Trustee's Power Under 11 U.S.C. § 544 to Avoid the Mortgages
Finally, the Trustee argues the Bankruptcy Court erred when it ruled the Trustee could
not avoid any of the mortgages under 11 U.S.C. § 544. The Bankruptcy Court dismissed this
claim because the Trustee failed to give any facts showing how the lien could be avoided under §
544. The Bankruptcy Court further noted the mortgages could not be avoided due to an invalid
transfer, because this would not affect the underlying mortgage, nor could they be avoided
because the mortgage was not held at all times by the noteholder.

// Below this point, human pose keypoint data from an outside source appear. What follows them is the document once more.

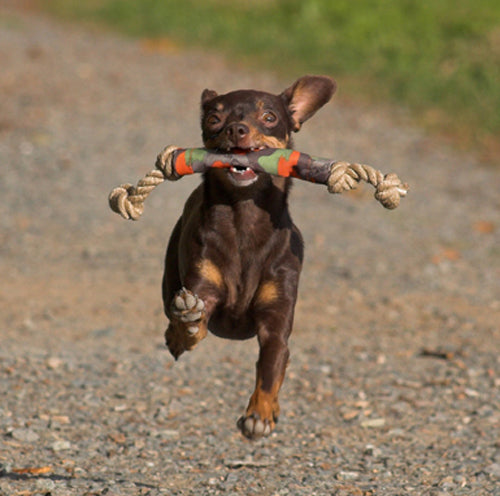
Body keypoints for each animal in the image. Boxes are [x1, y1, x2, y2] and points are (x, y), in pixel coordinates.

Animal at [160, 75, 336, 440]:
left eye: (269, 116)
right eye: (214, 118)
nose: (237, 129)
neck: (245, 217)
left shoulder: (276, 326)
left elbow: (270, 369)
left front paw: (260, 414)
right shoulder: (205, 292)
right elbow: (194, 327)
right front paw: (186, 325)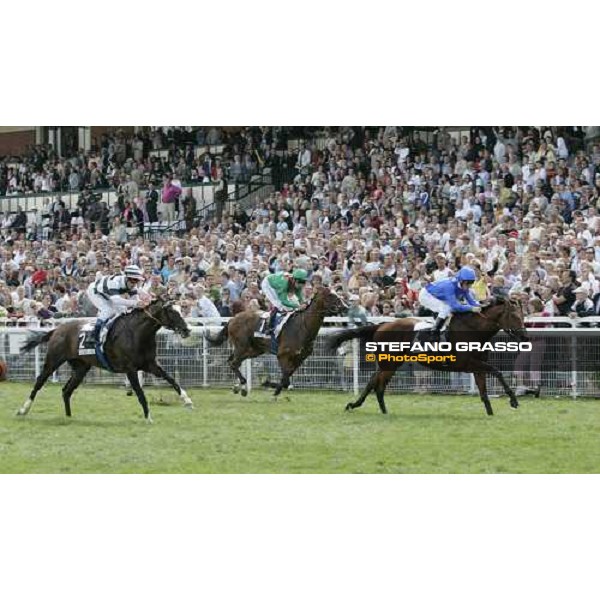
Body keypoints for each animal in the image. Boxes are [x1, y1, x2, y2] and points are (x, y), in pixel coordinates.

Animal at [17, 296, 192, 422]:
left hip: (81, 368)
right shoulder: (130, 369)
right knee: (39, 382)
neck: (138, 333)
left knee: (66, 391)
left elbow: (171, 379)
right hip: (53, 360)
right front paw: (148, 417)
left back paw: (69, 417)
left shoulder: (150, 364)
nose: (187, 330)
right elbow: (140, 393)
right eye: (172, 312)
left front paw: (187, 400)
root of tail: (57, 329)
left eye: (181, 310)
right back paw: (23, 409)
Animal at [206, 288, 346, 396]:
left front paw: (271, 385)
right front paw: (268, 384)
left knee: (232, 361)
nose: (345, 306)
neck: (302, 327)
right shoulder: (282, 355)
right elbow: (286, 380)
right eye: (330, 295)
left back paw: (238, 387)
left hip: (253, 350)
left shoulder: (300, 358)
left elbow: (286, 378)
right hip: (242, 346)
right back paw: (243, 385)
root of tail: (232, 319)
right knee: (234, 363)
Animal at [326, 296, 528, 418]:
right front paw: (513, 400)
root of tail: (381, 325)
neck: (473, 330)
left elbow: (484, 391)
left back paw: (377, 409)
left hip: (391, 364)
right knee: (375, 383)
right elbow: (497, 371)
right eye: (515, 316)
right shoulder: (469, 363)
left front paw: (491, 414)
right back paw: (363, 406)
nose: (525, 337)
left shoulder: (477, 365)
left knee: (376, 384)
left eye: (523, 316)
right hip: (388, 363)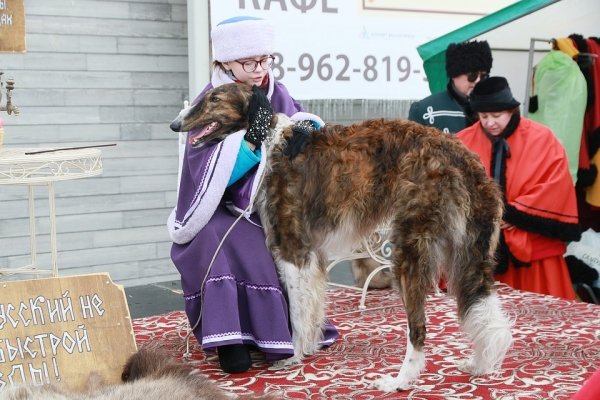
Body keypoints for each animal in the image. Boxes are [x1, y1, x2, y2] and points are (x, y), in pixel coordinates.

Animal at [171, 83, 512, 392]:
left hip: (410, 252)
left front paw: (293, 355)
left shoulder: (293, 250)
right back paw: (480, 363)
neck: (269, 141)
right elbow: (312, 308)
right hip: (468, 253)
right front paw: (309, 348)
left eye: (215, 98)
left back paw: (400, 381)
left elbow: (297, 314)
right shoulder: (314, 256)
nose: (175, 124)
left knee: (419, 329)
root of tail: (463, 157)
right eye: (205, 96)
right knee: (483, 306)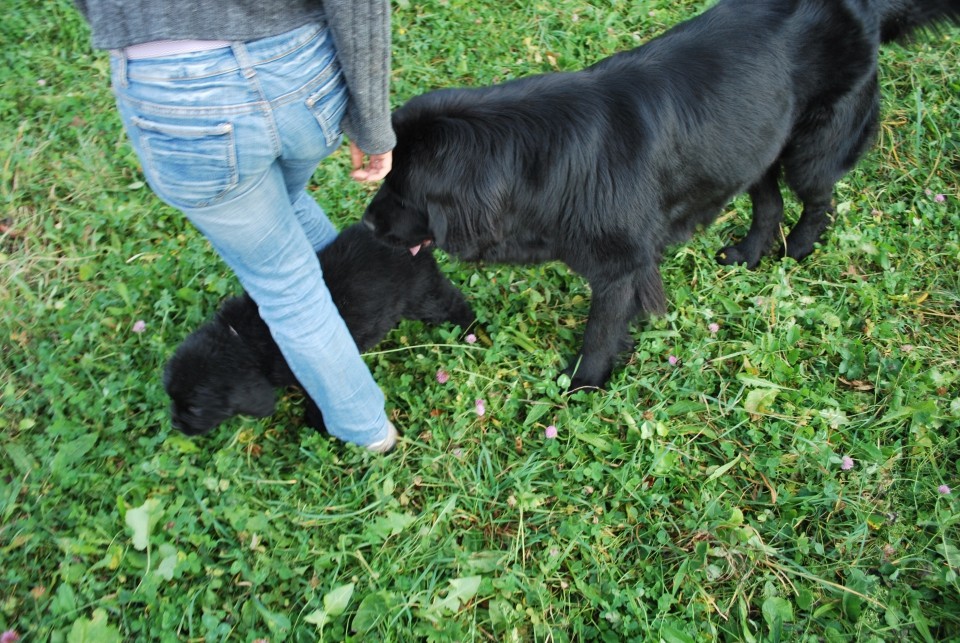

The Bankruptcy Court correctly held that the Trustee did not meet the pleading
requirements for this claim under Iqbal and Twombly. Iqbal, 556 U.S. at 678 (holding that a
plaintiff must plead "factual content that allows the court to draw the reasonable inference that
the defendant is liable for the misconduct alleged.") (citing Twombly, 550 U.S. at 556). In his
complaint, the Trustee merely cites the relevant statute and states "the 2005 Mortgage, the
Confirmatory Mortgage and the Second Mortgage are each subject to the Trustee's powers under
11 U.S.C. § 544." That is a legal conclusion rather than a fact, which is not enough to state a
claim. Iqbal, 556 U.S. at 678 ("[T]he tenet that a court must accept as true all of the allegations
contained in a complaint is inapplicable to legal conclusions. Threadbare recitals of the elements
of a cause of action, supported by mere conclusory statements, do not suffice.") (citing Twombly,
550 U.S. at 555). Even in his reply brief, the Trustee does not point to any specific facts to
support this claim, only stating "the Trustee has set forth numerous factual statements in the
Complaint to support his claim for relief under 11 U.S.C. §544."
Even if the Trustee had properly pleaded this claim, it would fail. 11 U.S.C. § 544 gives
the Trustee the rights and power of a judicial lien creditor, judgment creditor, or bona fide
purchaser to avoid the claims of a competing lien creditor. The Trustee has this power subject to
the same constructive knowledge imposed on such creditors and purchasers under the law. In re
Daylight Dairy Products, Inc., 125 B.R. 1, 3 (Bankr. D. Mass. 1991). Here, the mortgages were
all properly recording, giving a hypothetical creditor notice of the security interest. See In re D
& S Contractors, Inc., 422 B.R. 1, 5 (Bankr. D. Mass. 2010) (Chapter 7 trustee, as hypothetical
good-faith purchaser under [11 U.S.C. § 544], was deemed to have notice of mortgage executed
by corporate debtor where mortgage was properly recorded). The Trustee's argument that the
Mortgage would be inferior to the Trustee as a hypothetical creditor because HSBC did not
possess the underlying note or because the assignment was invalid fails for the reasons given
In the above section, this Court explained that unity of the note and mortgage were not necessary for the Mortgage
to be enforceable and that MERS validly assigned the Mortgage to HSBC.
For the foregoing reasons, this Court affirms the Bankruptcy Court’s ruling granting the
Defendant's Motion to Dismiss on all counts.